Like I said last week, to get good acts down here in New Zealand we need to face up to reality and pay the real cost, and I am completely OK with that.

What I am less OK with are the hidden costs; those sneaky little fees that get tacked on the end, some of which I do not fully understand.

Transaction fees. Handling fees. Delivery fees. What are these things and why are they so expensive? 

It was the New Zealand International Film Festival that got my attention. While the event is one of my favourite things that happens each year, it was the ticket delivery costs that confused me.

In particular, the cost of getting a ticket sent to my phone.

Being a modern creature, I shun all things sentimental (read: paper, except for THE paper) mainly because I will end up losing them. So when there is the option to just show someone a text, I'm there.

But when showing someone a text costs me $5, they've lost me.

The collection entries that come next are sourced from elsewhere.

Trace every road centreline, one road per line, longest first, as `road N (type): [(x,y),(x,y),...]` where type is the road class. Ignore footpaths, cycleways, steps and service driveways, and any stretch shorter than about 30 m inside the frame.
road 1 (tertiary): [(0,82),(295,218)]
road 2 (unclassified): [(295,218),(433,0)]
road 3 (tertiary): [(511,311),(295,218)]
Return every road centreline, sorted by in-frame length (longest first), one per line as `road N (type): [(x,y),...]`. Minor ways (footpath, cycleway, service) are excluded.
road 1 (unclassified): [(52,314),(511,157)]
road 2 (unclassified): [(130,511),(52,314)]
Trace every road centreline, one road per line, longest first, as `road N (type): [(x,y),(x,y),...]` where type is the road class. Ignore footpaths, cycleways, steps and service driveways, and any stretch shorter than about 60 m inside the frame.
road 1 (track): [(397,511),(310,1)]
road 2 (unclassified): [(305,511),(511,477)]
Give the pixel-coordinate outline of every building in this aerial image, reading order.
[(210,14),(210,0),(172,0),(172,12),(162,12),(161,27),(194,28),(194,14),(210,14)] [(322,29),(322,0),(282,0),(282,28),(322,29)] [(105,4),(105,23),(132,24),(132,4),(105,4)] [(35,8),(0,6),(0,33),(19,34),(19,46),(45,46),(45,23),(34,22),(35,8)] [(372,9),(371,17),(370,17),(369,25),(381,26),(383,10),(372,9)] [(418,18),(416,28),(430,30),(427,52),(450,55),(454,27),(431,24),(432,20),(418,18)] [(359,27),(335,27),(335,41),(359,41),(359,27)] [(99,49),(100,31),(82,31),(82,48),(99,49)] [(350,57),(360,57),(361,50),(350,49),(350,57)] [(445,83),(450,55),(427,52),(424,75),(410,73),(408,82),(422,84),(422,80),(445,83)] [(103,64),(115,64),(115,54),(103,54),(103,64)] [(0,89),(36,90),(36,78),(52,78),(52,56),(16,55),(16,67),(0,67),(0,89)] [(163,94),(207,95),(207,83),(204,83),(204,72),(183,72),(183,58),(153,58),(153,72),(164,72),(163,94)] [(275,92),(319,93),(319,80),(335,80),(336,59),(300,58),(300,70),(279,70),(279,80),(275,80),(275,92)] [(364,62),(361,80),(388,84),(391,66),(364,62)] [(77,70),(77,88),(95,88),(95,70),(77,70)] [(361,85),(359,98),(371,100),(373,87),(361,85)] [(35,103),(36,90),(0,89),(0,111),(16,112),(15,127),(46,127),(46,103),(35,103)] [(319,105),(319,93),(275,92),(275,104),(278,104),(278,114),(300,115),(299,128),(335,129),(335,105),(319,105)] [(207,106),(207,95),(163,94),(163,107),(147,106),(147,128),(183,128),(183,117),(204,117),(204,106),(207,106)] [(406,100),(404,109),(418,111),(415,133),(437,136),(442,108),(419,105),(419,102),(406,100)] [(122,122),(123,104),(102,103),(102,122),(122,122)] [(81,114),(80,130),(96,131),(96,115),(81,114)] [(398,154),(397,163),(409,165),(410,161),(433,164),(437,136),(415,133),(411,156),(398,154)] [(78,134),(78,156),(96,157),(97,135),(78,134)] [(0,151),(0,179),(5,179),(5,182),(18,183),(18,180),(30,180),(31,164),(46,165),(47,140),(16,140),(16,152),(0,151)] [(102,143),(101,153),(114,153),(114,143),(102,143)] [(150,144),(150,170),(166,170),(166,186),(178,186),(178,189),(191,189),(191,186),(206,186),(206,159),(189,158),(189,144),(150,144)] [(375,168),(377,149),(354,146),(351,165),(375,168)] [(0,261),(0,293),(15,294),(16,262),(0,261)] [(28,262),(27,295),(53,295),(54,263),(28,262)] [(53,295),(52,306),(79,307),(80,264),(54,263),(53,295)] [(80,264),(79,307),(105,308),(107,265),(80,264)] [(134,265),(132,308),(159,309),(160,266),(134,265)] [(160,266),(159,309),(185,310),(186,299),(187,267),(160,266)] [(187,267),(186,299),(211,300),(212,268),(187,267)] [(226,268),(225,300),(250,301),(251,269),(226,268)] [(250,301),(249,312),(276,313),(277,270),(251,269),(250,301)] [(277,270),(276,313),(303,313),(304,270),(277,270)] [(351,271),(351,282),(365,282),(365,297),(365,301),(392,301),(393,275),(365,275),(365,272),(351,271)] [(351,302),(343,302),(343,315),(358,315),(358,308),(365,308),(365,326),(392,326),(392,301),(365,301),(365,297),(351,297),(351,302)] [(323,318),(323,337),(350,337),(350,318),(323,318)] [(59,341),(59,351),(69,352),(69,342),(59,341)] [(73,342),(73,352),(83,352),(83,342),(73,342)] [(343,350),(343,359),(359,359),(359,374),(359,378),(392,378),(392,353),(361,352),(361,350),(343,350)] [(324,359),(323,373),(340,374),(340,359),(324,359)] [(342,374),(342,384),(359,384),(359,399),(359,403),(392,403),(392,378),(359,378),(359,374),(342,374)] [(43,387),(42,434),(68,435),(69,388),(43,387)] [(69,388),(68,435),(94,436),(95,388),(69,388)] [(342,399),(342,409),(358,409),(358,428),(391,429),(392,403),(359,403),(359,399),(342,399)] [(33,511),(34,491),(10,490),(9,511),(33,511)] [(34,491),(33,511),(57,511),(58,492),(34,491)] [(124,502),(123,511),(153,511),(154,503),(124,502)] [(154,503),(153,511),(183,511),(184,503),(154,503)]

Then if you think about paying $8.10 to pick up a ticket, then I really get a bit of a funny feeling in my wallet.

Of course, the NZFF is not alone in this conundrum. A quick survey of the ticket-selling folk of Auckland shows the action of picking up a ticket can cost you anywhere from nothing to $9 (yip, that's quite a difference), and if you want those physical stubs in your hand before the show, it could be as much as $12 in delivery fees.

I understand the economics behind having a fee. There are people who need to take those booking phone calls and sit behind the desk, mailing them out. But when I book over the internet and arrange a ticket to be sent via text message, I am pretty sure there isn't a person sitting in an office somewhere actually pressing the buttons on their mobile.  

So where does the $5 come from? Why does a trip to the movies or a concert or sporting event suddenly jump in price when it's already a struggle for some? 

It might not sound like much and I am sure someone can explain it all away, but sometimes it's the little things that put people off, that stop them getting out and making the most of Auckland's tasty offerings.